Walk with him: Neil Young makes Canada shake in Demme’s concert film
On stage, Neil’s guitar growls and groans, quakes the tectonic plates, and imperils the planet’s orbit. Interspersed with the brilliantly sound-mixed concert footage, Demme unobtrusively inserts casual scenes of Young revisiting his hometown (yes, “a town in North Ontario”) and wryly sharing some childhood stories. Some are guilelessly poetic (portrait of the artist as a young boy wheeling his red wagon down to the creek each day to gather fish and turtles), and others self-mocking, as when Young spots the exact place where he lit a firecracker in a turtle’s ass. The ‘Greendale’ director smirks: “My environmental roots don’t run that deep.”
In concert, Demme shoots Young in lengthy close-ups, catching the predator’s brow perched possessively over seized, seething eyes, just as Hitchcock captured the possessed gaze of Jimmy Stewart. In some unconventional “mic cam” shots, Young seems to be tipping over us, invading our space, snarling at us, smearing our frame with spit, wandering in and out of our view, evasive, not giving a shit what you do or don’t see of him.
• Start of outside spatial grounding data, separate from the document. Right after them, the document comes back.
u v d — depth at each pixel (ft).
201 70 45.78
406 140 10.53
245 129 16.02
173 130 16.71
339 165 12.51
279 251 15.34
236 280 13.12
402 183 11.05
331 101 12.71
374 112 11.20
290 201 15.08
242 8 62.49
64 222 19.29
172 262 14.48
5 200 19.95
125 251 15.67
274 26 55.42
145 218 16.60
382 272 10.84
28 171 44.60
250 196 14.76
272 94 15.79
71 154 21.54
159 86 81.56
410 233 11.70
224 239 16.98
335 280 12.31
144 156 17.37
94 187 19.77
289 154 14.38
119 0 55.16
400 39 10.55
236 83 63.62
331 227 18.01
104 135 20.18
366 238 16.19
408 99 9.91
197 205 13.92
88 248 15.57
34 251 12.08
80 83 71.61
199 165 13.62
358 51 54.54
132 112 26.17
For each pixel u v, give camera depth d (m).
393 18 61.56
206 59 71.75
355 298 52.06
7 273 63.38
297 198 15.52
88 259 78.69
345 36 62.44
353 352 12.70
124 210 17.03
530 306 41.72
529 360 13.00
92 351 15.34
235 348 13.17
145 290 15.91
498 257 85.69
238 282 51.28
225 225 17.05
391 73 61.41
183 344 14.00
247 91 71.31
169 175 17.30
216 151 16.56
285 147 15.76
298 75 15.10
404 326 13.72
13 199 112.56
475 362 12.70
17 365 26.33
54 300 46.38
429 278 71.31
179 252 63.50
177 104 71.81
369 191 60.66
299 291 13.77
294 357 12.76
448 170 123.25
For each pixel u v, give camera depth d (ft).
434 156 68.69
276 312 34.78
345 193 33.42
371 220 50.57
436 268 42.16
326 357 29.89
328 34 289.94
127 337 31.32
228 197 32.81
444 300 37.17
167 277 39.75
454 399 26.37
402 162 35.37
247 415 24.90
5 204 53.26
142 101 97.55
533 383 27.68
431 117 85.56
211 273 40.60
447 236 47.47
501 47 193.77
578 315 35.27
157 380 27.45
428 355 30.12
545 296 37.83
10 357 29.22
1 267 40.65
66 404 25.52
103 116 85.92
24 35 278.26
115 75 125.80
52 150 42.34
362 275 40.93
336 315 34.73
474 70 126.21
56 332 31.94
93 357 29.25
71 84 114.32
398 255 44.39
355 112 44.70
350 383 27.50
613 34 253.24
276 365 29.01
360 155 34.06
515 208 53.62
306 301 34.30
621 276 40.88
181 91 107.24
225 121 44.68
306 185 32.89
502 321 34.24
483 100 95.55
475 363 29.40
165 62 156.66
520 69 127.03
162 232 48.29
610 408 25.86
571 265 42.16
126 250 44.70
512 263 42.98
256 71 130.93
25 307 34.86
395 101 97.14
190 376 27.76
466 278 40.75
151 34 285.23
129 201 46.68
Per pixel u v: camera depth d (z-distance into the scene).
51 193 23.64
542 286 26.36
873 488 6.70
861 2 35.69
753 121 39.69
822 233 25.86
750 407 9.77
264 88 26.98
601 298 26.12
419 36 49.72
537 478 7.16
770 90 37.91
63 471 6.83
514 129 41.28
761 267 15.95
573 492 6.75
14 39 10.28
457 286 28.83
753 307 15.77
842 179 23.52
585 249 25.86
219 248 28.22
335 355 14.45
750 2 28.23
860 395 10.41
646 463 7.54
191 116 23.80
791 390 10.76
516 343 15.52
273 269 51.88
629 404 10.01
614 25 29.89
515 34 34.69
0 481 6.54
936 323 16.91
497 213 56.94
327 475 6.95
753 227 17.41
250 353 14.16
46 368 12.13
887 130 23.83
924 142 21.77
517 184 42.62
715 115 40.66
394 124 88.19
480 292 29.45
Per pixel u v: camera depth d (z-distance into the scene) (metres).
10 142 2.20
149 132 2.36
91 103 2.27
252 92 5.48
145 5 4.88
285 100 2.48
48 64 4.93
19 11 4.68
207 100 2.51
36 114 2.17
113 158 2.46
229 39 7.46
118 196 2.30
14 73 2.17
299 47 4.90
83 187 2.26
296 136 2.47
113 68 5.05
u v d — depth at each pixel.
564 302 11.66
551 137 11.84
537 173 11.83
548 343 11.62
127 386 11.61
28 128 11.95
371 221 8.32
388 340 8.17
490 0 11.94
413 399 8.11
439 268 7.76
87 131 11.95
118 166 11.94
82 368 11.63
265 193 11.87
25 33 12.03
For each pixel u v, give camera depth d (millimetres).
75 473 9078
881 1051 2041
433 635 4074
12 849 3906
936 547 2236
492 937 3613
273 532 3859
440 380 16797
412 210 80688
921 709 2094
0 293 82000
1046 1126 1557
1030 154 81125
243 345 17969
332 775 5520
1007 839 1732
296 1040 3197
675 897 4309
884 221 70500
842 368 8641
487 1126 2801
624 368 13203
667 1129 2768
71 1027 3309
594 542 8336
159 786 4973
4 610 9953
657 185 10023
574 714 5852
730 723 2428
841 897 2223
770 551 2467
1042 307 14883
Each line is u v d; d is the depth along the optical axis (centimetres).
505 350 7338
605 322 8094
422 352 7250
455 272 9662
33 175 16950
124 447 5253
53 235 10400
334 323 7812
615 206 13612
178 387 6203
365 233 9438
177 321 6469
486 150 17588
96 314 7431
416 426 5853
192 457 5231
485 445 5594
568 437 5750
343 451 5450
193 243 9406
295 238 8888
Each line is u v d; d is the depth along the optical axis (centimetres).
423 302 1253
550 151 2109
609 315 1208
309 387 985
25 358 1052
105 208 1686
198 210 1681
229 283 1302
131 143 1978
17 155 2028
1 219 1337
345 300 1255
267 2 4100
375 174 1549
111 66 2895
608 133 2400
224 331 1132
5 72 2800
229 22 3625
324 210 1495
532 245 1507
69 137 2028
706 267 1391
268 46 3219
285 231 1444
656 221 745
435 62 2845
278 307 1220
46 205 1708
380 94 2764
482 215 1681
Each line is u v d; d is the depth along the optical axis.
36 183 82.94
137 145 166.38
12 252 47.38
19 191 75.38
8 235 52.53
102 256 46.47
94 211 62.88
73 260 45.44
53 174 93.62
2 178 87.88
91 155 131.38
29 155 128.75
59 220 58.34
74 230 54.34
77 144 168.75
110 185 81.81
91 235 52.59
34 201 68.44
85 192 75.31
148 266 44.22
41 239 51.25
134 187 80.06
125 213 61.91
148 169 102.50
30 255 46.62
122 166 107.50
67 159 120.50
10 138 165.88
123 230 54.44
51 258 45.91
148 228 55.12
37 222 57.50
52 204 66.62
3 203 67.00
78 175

Many of the songs are from the raw, powerful 2010 album, ‘Le Noise’ (named after producer Daniel Lanois, whose career masterwork might be Bob Dylan’s ‘Time Out of Mind’). The bone-rattling low chords on ‘Peaceful Valley Boulevard’ carry more eschatological thunder than a dozen fad apocalypse movies (excepting Abel Ferrara’s beautiful ‘4:44’). Another show highlight is the song ‘Hitchhiker,’ a stations-of-substance-abuse autobiography that includes one of the great lines encapsulating our anaesthetized, fraudulently self-satisfied era: “The doctor gave me valium, but I still couldn’t close my eyes.” Neil is a protest singer, but he never lets himself off the hook for his sins: In ‘Down by the River,’ there’s a grim conviction to his confessional howl, “I shot MY BABY!”
During ‘Ohio,’ Demme includes the names and personal home photos of the Kent State victims memorialized in Young’s song, whose angry message has become obscured over the years due to its sing-along chorus and ubiquitous presence on classic rock radio. This intimate cinematic interpolation is repeated later during ‘You Never Call,’ written after the death of one of Young’s longtime collaborators. Demme subtly emphasizes that Young is a true humanist: his elegies are as heartfelt for strangers as for friends.
On R.E.M.’s final recorded song, ‘Hallelujah’ (not a Cohen cover), Michael Stipe dissolves the self and disperses it outward into all things: “I am the tide.” But in ‘Journeys,’ Neil Young proves he’s still the ocean, and the giant undertow.